_TASK INSTRUCTIONS_:
When every entry has been read, print each one back exactly.
Start of DATA FOR THE TASK
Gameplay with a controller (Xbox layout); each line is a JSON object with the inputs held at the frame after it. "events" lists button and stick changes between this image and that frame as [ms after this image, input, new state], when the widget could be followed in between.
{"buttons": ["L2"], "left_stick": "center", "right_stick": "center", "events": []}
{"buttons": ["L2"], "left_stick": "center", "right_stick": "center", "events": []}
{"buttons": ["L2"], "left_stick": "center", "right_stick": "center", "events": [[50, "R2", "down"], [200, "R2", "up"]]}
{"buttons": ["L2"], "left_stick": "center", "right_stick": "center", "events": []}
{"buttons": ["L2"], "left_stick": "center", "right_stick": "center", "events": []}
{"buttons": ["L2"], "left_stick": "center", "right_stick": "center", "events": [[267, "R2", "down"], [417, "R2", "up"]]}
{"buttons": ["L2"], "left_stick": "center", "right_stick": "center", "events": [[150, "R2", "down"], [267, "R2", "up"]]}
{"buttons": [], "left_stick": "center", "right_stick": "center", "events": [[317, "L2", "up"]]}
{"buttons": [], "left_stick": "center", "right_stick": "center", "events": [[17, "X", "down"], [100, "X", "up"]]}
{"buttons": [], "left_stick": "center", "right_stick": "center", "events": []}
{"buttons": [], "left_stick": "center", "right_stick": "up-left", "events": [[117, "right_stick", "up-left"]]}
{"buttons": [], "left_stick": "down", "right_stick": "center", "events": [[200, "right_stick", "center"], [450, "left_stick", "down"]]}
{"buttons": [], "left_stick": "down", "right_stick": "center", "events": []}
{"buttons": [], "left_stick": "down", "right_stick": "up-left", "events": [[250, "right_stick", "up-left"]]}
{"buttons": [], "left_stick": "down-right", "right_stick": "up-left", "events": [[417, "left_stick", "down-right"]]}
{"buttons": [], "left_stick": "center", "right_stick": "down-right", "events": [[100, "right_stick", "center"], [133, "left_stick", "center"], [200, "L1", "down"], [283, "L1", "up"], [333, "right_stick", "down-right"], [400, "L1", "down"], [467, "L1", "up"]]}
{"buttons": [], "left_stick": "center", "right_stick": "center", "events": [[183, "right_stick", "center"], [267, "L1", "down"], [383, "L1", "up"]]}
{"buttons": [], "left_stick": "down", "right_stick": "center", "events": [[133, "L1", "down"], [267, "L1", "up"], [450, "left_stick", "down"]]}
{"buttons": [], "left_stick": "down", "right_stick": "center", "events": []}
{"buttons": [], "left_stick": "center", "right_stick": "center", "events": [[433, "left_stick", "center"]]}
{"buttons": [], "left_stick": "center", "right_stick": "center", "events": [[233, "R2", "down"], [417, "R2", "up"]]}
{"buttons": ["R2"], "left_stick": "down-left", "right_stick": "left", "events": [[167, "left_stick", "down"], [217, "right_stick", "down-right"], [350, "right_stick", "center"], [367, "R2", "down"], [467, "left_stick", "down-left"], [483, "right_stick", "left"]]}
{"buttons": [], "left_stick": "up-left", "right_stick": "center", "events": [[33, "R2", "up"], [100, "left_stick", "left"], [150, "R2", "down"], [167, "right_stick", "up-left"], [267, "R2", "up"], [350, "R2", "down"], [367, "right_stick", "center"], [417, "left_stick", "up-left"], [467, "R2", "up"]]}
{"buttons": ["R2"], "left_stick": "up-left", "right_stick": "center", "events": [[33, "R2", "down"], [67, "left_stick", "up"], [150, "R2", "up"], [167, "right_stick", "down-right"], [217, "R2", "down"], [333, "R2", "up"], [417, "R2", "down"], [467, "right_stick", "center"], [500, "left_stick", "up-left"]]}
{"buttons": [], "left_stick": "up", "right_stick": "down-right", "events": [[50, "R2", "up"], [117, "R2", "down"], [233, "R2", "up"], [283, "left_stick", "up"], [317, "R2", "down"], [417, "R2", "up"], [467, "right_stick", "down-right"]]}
End of DATA FOR THE TASK
_TASK RESPONSE_:
Gameplay with a controller (Xbox layout); each line is a JSON object with the inputs held at the frame after it. "events" lists button and stick changes between this image and that frame as [ms after this image, input, new state], when the widget could be followed in between.
{"buttons": ["L2"], "left_stick": "center", "right_stick": "center", "events": []}
{"buttons": ["L2"], "left_stick": "center", "right_stick": "center", "events": []}
{"buttons": ["L2"], "left_stick": "center", "right_stick": "center", "events": [[50, "R2", "down"], [200, "R2", "up"]]}
{"buttons": ["L2"], "left_stick": "center", "right_stick": "center", "events": []}
{"buttons": ["L2"], "left_stick": "center", "right_stick": "center", "events": []}
{"buttons": ["L2"], "left_stick": "center", "right_stick": "center", "events": [[267, "R2", "down"], [417, "R2", "up"]]}
{"buttons": ["L2"], "left_stick": "center", "right_stick": "center", "events": [[150, "R2", "down"], [267, "R2", "up"]]}
{"buttons": [], "left_stick": "center", "right_stick": "center", "events": [[317, "L2", "up"]]}
{"buttons": [], "left_stick": "center", "right_stick": "center", "events": [[17, "X", "down"], [100, "X", "up"]]}
{"buttons": [], "left_stick": "center", "right_stick": "center", "events": []}
{"buttons": [], "left_stick": "center", "right_stick": "up-left", "events": [[117, "right_stick", "up-left"]]}
{"buttons": [], "left_stick": "down", "right_stick": "center", "events": [[200, "right_stick", "center"], [450, "left_stick", "down"]]}
{"buttons": [], "left_stick": "down", "right_stick": "center", "events": []}
{"buttons": [], "left_stick": "down", "right_stick": "up-left", "events": [[250, "right_stick", "up-left"]]}
{"buttons": [], "left_stick": "down-right", "right_stick": "up-left", "events": [[417, "left_stick", "down-right"]]}
{"buttons": [], "left_stick": "center", "right_stick": "down-right", "events": [[100, "right_stick", "center"], [133, "left_stick", "center"], [200, "L1", "down"], [283, "L1", "up"], [333, "right_stick", "down-right"], [400, "L1", "down"], [467, "L1", "up"]]}
{"buttons": [], "left_stick": "center", "right_stick": "center", "events": [[183, "right_stick", "center"], [267, "L1", "down"], [383, "L1", "up"]]}
{"buttons": [], "left_stick": "down", "right_stick": "center", "events": [[133, "L1", "down"], [267, "L1", "up"], [450, "left_stick", "down"]]}
{"buttons": [], "left_stick": "down", "right_stick": "center", "events": []}
{"buttons": [], "left_stick": "center", "right_stick": "center", "events": [[433, "left_stick", "center"]]}
{"buttons": [], "left_stick": "center", "right_stick": "center", "events": [[233, "R2", "down"], [417, "R2", "up"]]}
{"buttons": ["R2"], "left_stick": "down-left", "right_stick": "left", "events": [[167, "left_stick", "down"], [217, "right_stick", "down-right"], [350, "right_stick", "center"], [367, "R2", "down"], [467, "left_stick", "down-left"], [483, "right_stick", "left"]]}
{"buttons": [], "left_stick": "up-left", "right_stick": "center", "events": [[33, "R2", "up"], [100, "left_stick", "left"], [150, "R2", "down"], [167, "right_stick", "up-left"], [267, "R2", "up"], [350, "R2", "down"], [367, "right_stick", "center"], [417, "left_stick", "up-left"], [467, "R2", "up"]]}
{"buttons": ["R2"], "left_stick": "up-left", "right_stick": "center", "events": [[33, "R2", "down"], [67, "left_stick", "up"], [150, "R2", "up"], [167, "right_stick", "down-right"], [217, "R2", "down"], [333, "R2", "up"], [417, "R2", "down"], [467, "right_stick", "center"], [500, "left_stick", "up-left"]]}
{"buttons": [], "left_stick": "up", "right_stick": "down-right", "events": [[50, "R2", "up"], [117, "R2", "down"], [233, "R2", "up"], [283, "left_stick", "up"], [317, "R2", "down"], [417, "R2", "up"], [467, "right_stick", "down-right"]]}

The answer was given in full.